C: the number of the door hiding the car,
S: the number of the door selected by the player
H: the number of the door opened by the host

P(C=2|H=3,S=1) = Probability of the car in the other door =
P(H=3|C=2,S=1)*P(C=2|S=1)/(Summation(i=1,2,3) of
P(H=3|C=i,S=1)*P(C=i|S=1).

Wiki shows this:
(1 * 1/3) / (1/2 * 1/3 + 1 * 1/3 + 0 * 1/3) = 2/3. INCORRECT!
(1/2 * 1/3) / (1/2 * 1/3 + 1/2 * 1/3 + 0 * 1/3) = 1/2. CORRECT

There is no reason P(H=3|C=2,S=1) should equal 1. C could be in EITHER 1 or 2,
so this is obviously a 50/50 chance or 1/2. Why would they say:
P(H=3|C=2,S=1) = 1 BUT P(H=3|C=1,S=1) = 1/2? Makes absolutely no sense.
When they are both equal to 1/2, the probability of the car in the other door is 1/2,
just like it should be.

 

[Robert1986]

Keep this in mind: The host CANNOT show you what is behind the door you picked. And the Host CANNOT show you what is behind the door with the car (this is really the most important part.)

There is no reason P(H=3|C=2,S=1) should equal 1.

P(H=3|C=2,S=1) is the probability that the host will show you door 3 GIVEN that you picked door 1, and the car is behind door 2. The host CANNOT show you the door with the car and the Host CANNOT show you the door you picked. This leaves exactly 1 choice for him to open: Door3:

There is no reason P(H=3|C=2,S=1) should equal 1. C could be in EITHER 1 or 2,
so this is obviously a 50/50 chance or 1/2. Why would they say:
P(H=3|C=2,S=1) = 1 BUT P(H=3|C=1,S=1) = 1/2? Makes absolutely no sense.

This: P(H=3|C=1,S=1) is the probability the the host will show you Door 3 GIVEN that you picked Door 1 AND the car is behind Door 1. In this case, the host can show you Door 2 OR Door 3 because you picked neither of the doors, and there is a goat behind both of them.

 

[xonuzofa]

Appreciate ya

Keep this in mind: The host CANNOT show you what is behind the door you picked. And the Host CANNOT show you what is behind the door with the car (this is really the most important part.)

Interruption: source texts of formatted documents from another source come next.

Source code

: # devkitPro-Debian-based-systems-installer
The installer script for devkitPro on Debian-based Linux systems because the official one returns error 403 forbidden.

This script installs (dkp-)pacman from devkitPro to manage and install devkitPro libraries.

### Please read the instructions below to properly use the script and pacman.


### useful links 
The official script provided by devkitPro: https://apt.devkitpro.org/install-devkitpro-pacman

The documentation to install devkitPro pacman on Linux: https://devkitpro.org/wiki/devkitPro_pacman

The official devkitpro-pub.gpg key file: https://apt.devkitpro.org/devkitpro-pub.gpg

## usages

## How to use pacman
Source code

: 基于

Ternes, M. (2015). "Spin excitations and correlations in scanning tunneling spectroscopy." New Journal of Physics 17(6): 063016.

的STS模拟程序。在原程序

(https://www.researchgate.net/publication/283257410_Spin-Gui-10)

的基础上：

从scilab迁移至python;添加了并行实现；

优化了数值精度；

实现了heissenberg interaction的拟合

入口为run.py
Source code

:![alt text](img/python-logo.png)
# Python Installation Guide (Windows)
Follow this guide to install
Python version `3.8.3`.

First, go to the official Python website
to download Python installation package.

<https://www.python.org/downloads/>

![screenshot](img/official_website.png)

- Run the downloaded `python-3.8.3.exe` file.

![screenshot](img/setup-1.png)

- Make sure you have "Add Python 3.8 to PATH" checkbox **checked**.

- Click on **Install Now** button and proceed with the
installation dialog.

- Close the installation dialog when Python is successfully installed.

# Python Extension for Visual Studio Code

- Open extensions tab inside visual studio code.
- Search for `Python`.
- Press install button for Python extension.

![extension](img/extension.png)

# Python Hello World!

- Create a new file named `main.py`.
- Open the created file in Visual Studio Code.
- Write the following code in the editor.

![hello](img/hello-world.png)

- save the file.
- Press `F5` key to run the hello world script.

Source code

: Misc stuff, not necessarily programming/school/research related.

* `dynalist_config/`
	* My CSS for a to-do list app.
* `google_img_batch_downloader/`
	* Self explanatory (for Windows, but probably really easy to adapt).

P(H=3|C=2,S=1) is the probability that the host will show you door 3 GIVEN that you picked door 1, and the car is behind door 2. The host CANNOT show you the door with the car and the Host CANNOT show you the door you picked. This leaves exactly 1 choice for him to open: Door3:


This: P(H=3|C=1,S=1) is the probability the the host will show you Door 3 GIVEN that you picked Door 1 AND the car is behind Door 1. In this case, the host can show you Door 2 OR Door 3 because you picked neither of the doors, and there is a goat behind both of them.